Pandas Cookbook ++ Great Expectations

Neil Williams

17 Oct 2024 • 3 min read

If there’s one thing the Pandas Cookbook (3rd Edition) excels at, it’s turning complex concepts into approachable, digestible bites.

The Data Validation section in Chapter 11 of my Early Review Copy, did exactly that for me with Great Expectations—an essential tool for ensuring data quality. Until now, I hadn’t used it at all. However, in just a few clear and concise steps, the Pandas Cookbook took me through setting up Great Expectations and using it to validate a dataset. What really struck me was how this small recipe has opened up a new world of possibilities in terms of automating data quality checks in my own work.

The cookbook uses a vehicles dataset, which strikes a nice balance between complexity and clarity. It’s not a trivial dataset, but it’s one that any reader can quickly understand, making it the perfect choice for demonstrating data validation in a meaningful way. This keeps the focus on mastering the tool, rather than trying to decipher the data. I immediately found myself thinking about how I could adapt this same workflow to larger, more complicated datasets in my own projects.

One of the best aspects of this recipe, and of the Pandas Cookbook in general, is the side-by-side presentation of code snippets with their outputs. For someone like me—who doesn’t always want to fire up an IDE just to get a sense of the results—this approach is a huge time-saver. Just by scanning the code and output together, I could quickly get the gist of what Great Expectations was doing, and it was motivating enough to make me want to try it out on my own.

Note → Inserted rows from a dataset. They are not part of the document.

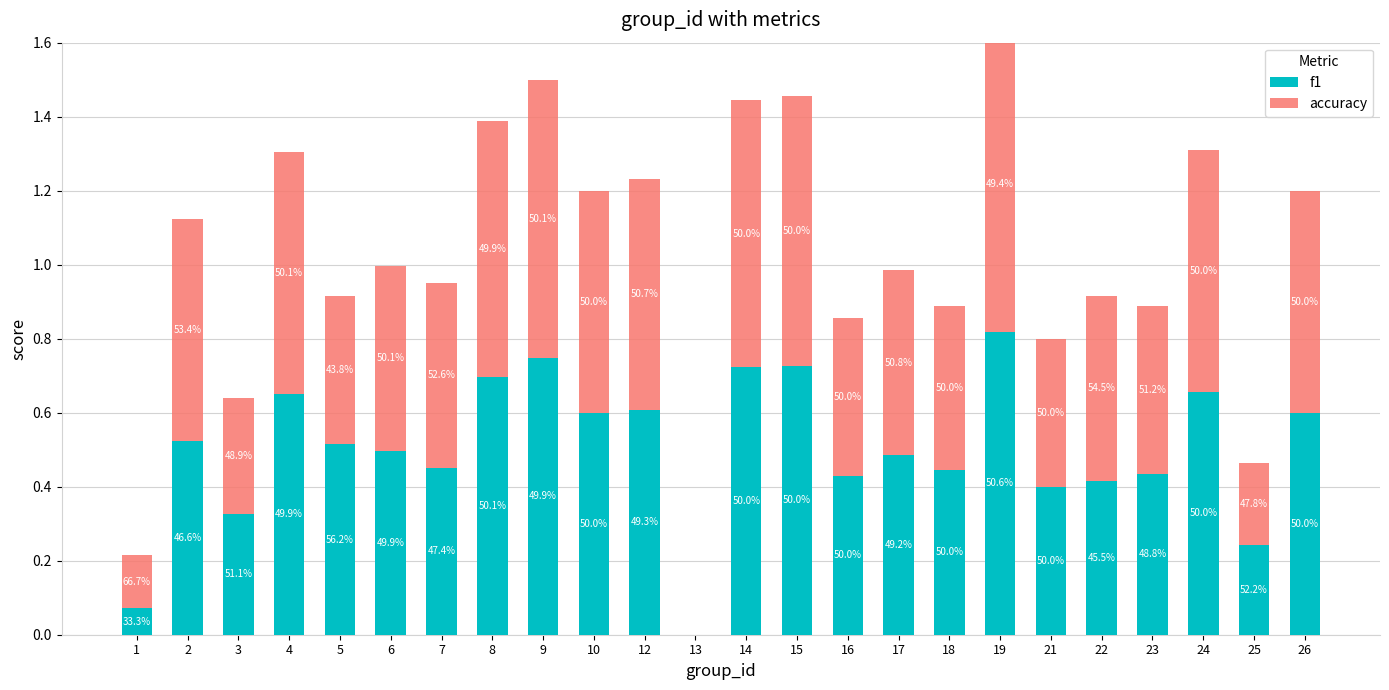

Which series has the widest spread of values?

f1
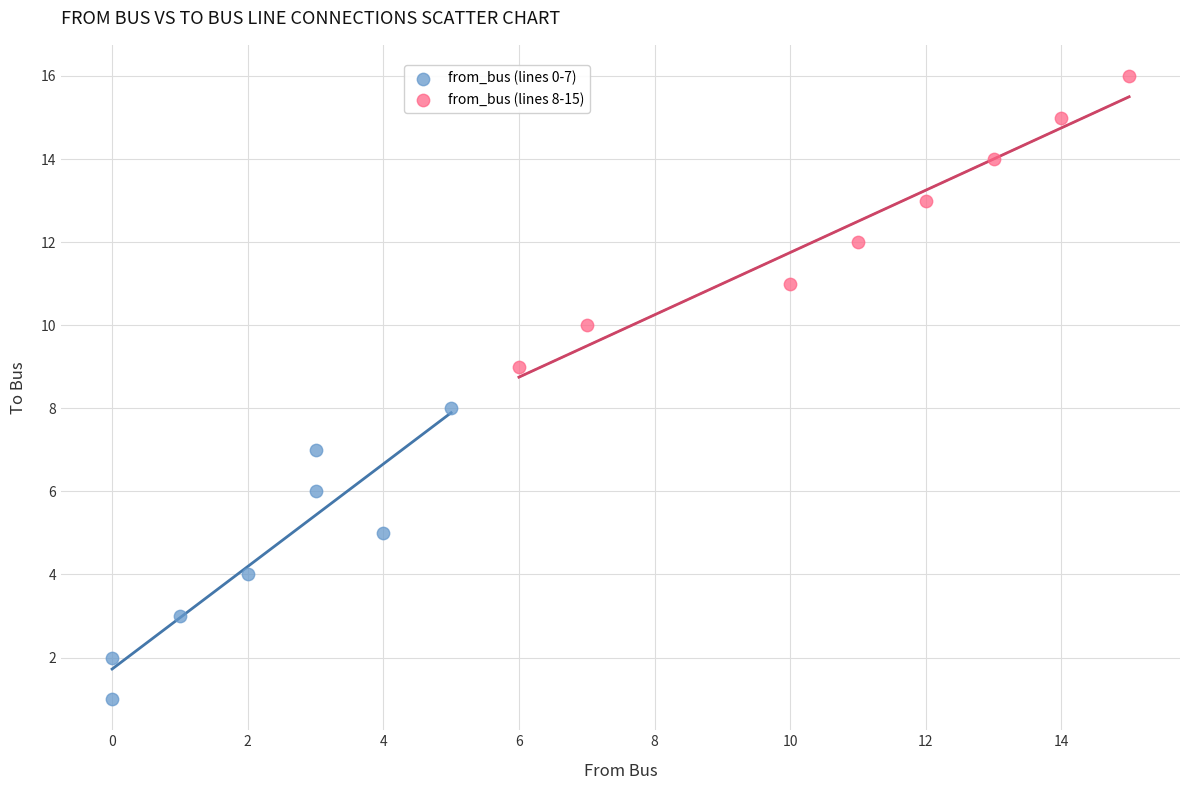

Which series reaches the minimum Y coordinate?

from_bus (lines 0-7)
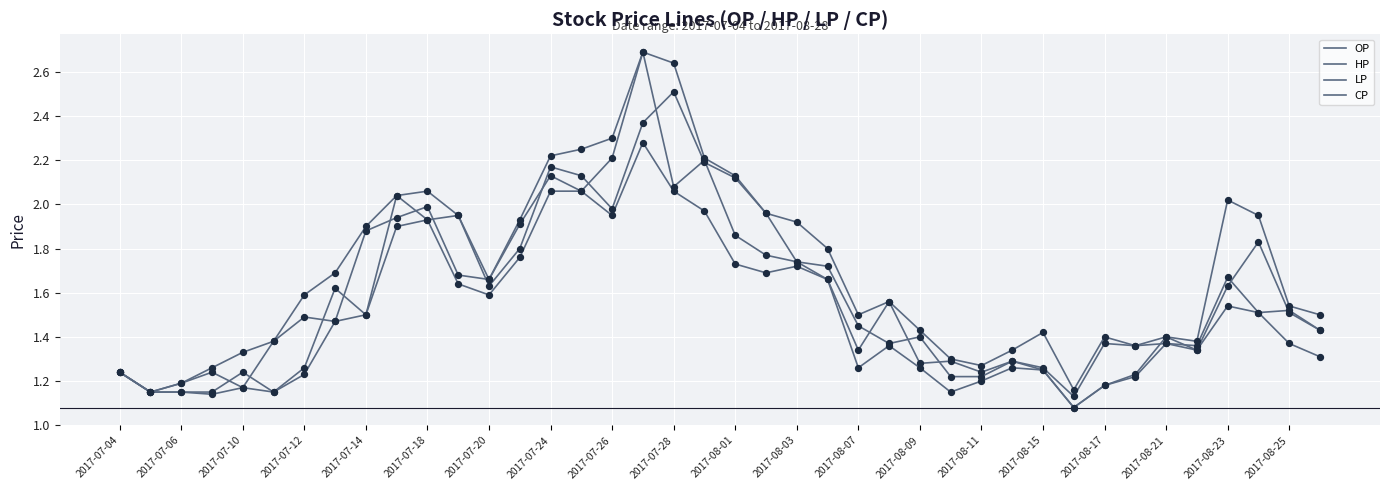

How many lines are shown in the chart?

4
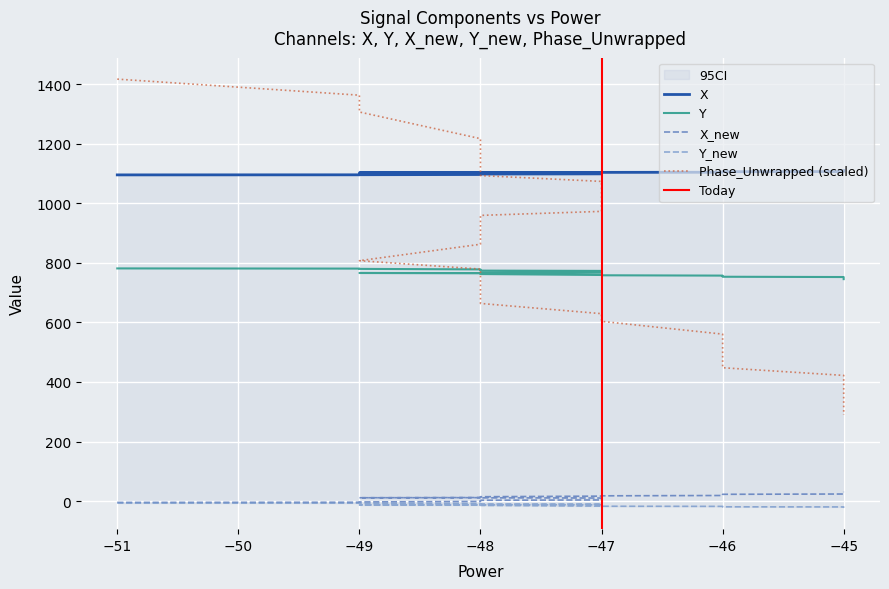

Which series has the largest total across all categories?

X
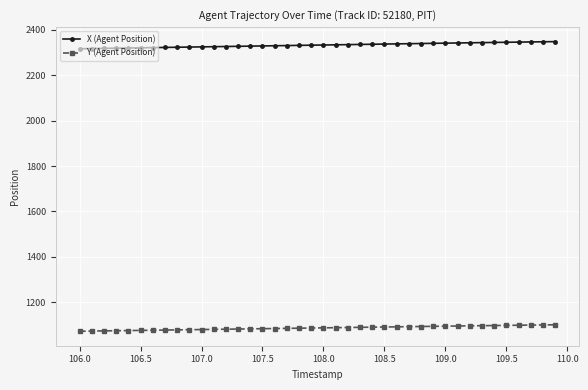

True or false: X (Agent Position) and Y (Agent Position) intersect in this chart.

False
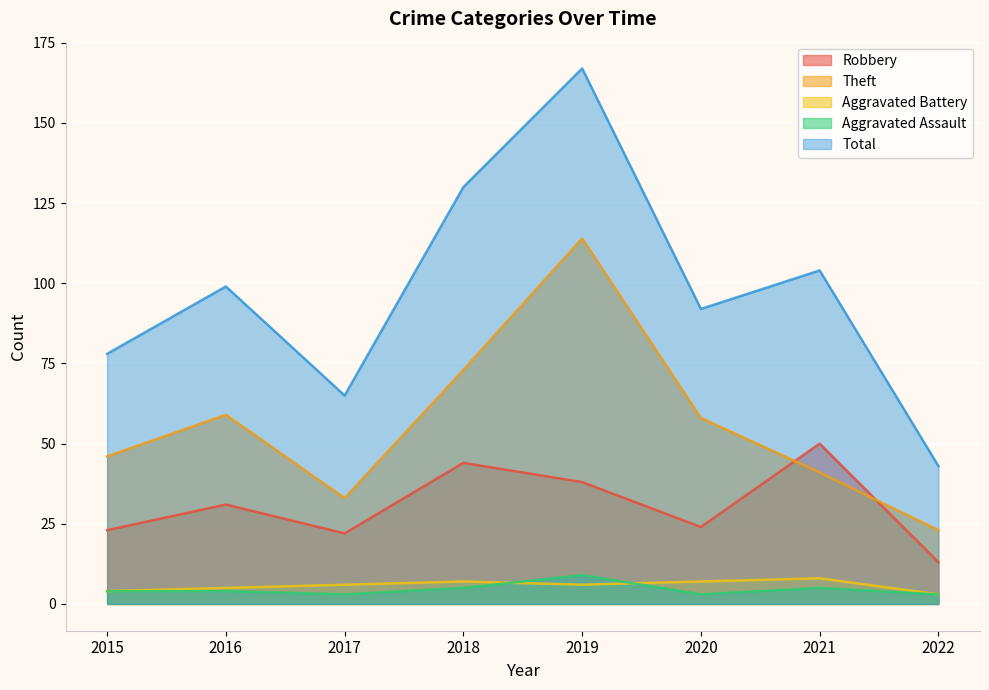

How many lines are shown in the chart?

5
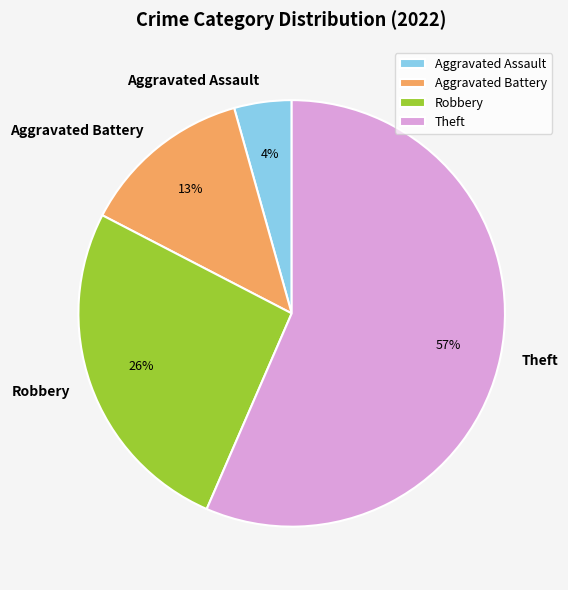

To the nearest percent, what portion does Aggravated Battery represent?

13%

Sure, the cookbook only scratches the surface of Great Expectations, but it does so in a way that got me curious enough to dive into the official documentation and start playing around with more advanced features. By the end of reading and digesting the recipe, I had enough confidence to begin building my own validation tests and applying them to my datasets, ensuring that my data pipelines are as reliable as they can be.

Exercises

Inspired by the book and interest in getting my hands dirty with Great Expectations, I got started straight away with two exercises and have three more in the backlog.

Exploring the Expectations Gallery

Trying out some of the more advanced expectations available in the Expectations Gallery has deepened my understanding of how flexible the tool can be. Each recipe includes a description, lists the applicable data sources, a summary of the arguments, some examples, notes and links to related expectations.

The gallery is organised by data source and data quality issue:

Data source	Data quality issue
Pandas, Spark, SQLite, PostgreSQL, MySQL, MSSQL, Redshift, BigQuery, Snowflake	Missingness, Pattern matching, Cardinality, Sets, Distribution, Numerical data, Schema, Volume

Eland

As a first exploration of experimenting with other data types, I turned to my old favourite ElasticSearch. In particular, I used Eland to help me load a dataset into the Elastic Cloud and then as the conduit to Great Expectations. It was fun to how these technologies fitted together and I will post the code in a few days.

Follow on sprint

Next, I will expand my use through:

Automating Validation Checks: Set up Great Expectations in a larger project to automate checks for null values, duplicates, and outliers across multiple datasets.
Creating Custom Expectations: Write custom validation rules for specific business logic, such as ensuring certain columns always follow a predefined pattern (e.g., email addresses or timestamps).
Integrating Great Expectations with a Data Pipeline: Incorporate Great Expectations into an ETL (Extract, Transform, Load) pipeline to automatically validate data at various stages. In particular, I will be exploring integration with my Prefect set up.

Summing up

The Pandas Cookbook (3rd Edition) has done more than just introduce a tool—it has given me a springboard to explore new techniques and workflows in my data science projects. I can’t wait to keep pushing the boundaries of what’s possible with Pandas. If you haven’t already, I highly recommend giving Chapter 11 a read and seeing where it takes you.